Dutton scorns as Manus mourns

The Daily Telegraph headline screamed, “From Manus to Manhattan” as if, after four years of hell on Manus, refugees were about to live in luxury apartments next to Central Park.

Shock jock 2GB host Ray Hadley sneered that refugees were wearing designer sunglasses, and Immigration Peter Dutton joined the chorus with comments about refugees on Nauru having the, “world’s biggest collection of Armani jeans and handbags”.

More smears from Hadley and bile from Dutton. The sunglasses cost less than 10 kina (A$5) at the Lorengau market on Manus, and refugees were mostly being scattered across western states of the US.

The refugees are even required to pay back the cost of the airfare–$US2500. But facts don’t matter to Hadley or Dutton.

The beginning of refugee resettlement in the US has also revealed all the flaws. It is painfully slow. It has taken 11 months to get 52 people off Manus and Nauru. Even if 50 people were moved every month, it would take almost three more years to get the refugees off the islands.

The crisis on Manus and Nauru remains unresolved. Hundreds of people will be left behind on Manus and Nauru that the US deal does not account for. And the conditions on the islands continue to deteriorate as people lose their minds and lose their lives.

The death of a 32-year-old Tamil refugee on Manus brought the number of deaths there to six—two suicides there in less than two months. The responsibility lies with the Australian government and the offshore detention policy that imprisoned them for four years.

The US deal won’t get the Australian government off the hook. There are around 800 refugees or asylum seekers either on Manus or in Port Moresby. PNG has no resettlement plan.

On Nauru, conditions are set to decline dramatically as services are withdrawn from refugees after the Broadspectrum contract ends in October.

On both islands, the years of detention, the uncertainty, and family separation, has created an epidemic of mental illness, for which freedom is the only cure.

The need to evacuate Manus and Nauru only grows more urgent.

Community support meets October protection deadline

After barring people seeking asylum from applying for protection for years, in May, the government gave 7000 people a deadline of 1 October to apply for a protection visa or risk being prevented from ever being allowed to do so.

A massive community effort was scaled up to contact asylum seekers who had been left in limbo for years and to help them to apply.
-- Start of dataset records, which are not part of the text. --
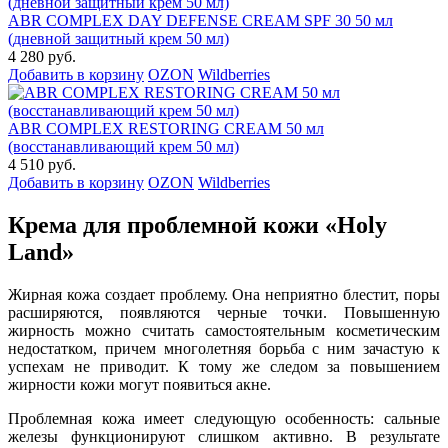
ABR COMPLEX DAY DEFENSE CREAM SPF 30 50 мл
(дневной защитный крем 50 мл)
4 280 руб.
Добавить в корзину
OZON
Wildberries
ABR COMPLEX RESTORING CREAM 50 мл
(восстанавливающий крем 50 мл)
4 510 руб.
Добавить в корзину
OZON
Wildberries
Крема для проблемной кожи «Holy
Land»
Жирная кожа создает проблему. Она неприятно блестит, поры
расширяются, появляются черные точки. Повышенную
жирность можно считать самостоятельным косметическим
недостатком, причем многолетняя борьба с ним зачастую к
успехам не приводит. К тому же следом за повышением
жирности кожи могут появиться акне.
Проблемная кожа имеет следующую особенность: сальные
железы функционируют слишком активно. В результате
It was an enormous challenge for the few community centres that offered free assistance.

As the 1 October deadline approached, there were about 500 asylum seekers who had still not applied. Legal action will be mounted if the government should attempt to deport any asylum seeker without allowing them to apply for protection.

Like the outpouring of support for the refugees from Manus and Nauru that the government cut off from housing and income support, the community response to meet the deadline has been fantastic.

The Refugee and Casework Services in Sydney reports that since the deadline was announced in May, they have assisted 1779 families and individuals.

Now the government says that it expects all interviews to be completed by October 2018.

The ruthless funding cuts to the community legal centres are just one more reason that the Turnbull government has got to go.

Labor has promised that temporary protection visas will be replaced with permanent visas once they take office. More than that, Labor needs to commit to re-instate the funding of the legal centres and to fully support all asylum seekers and refugees that the Liberals have cut off support.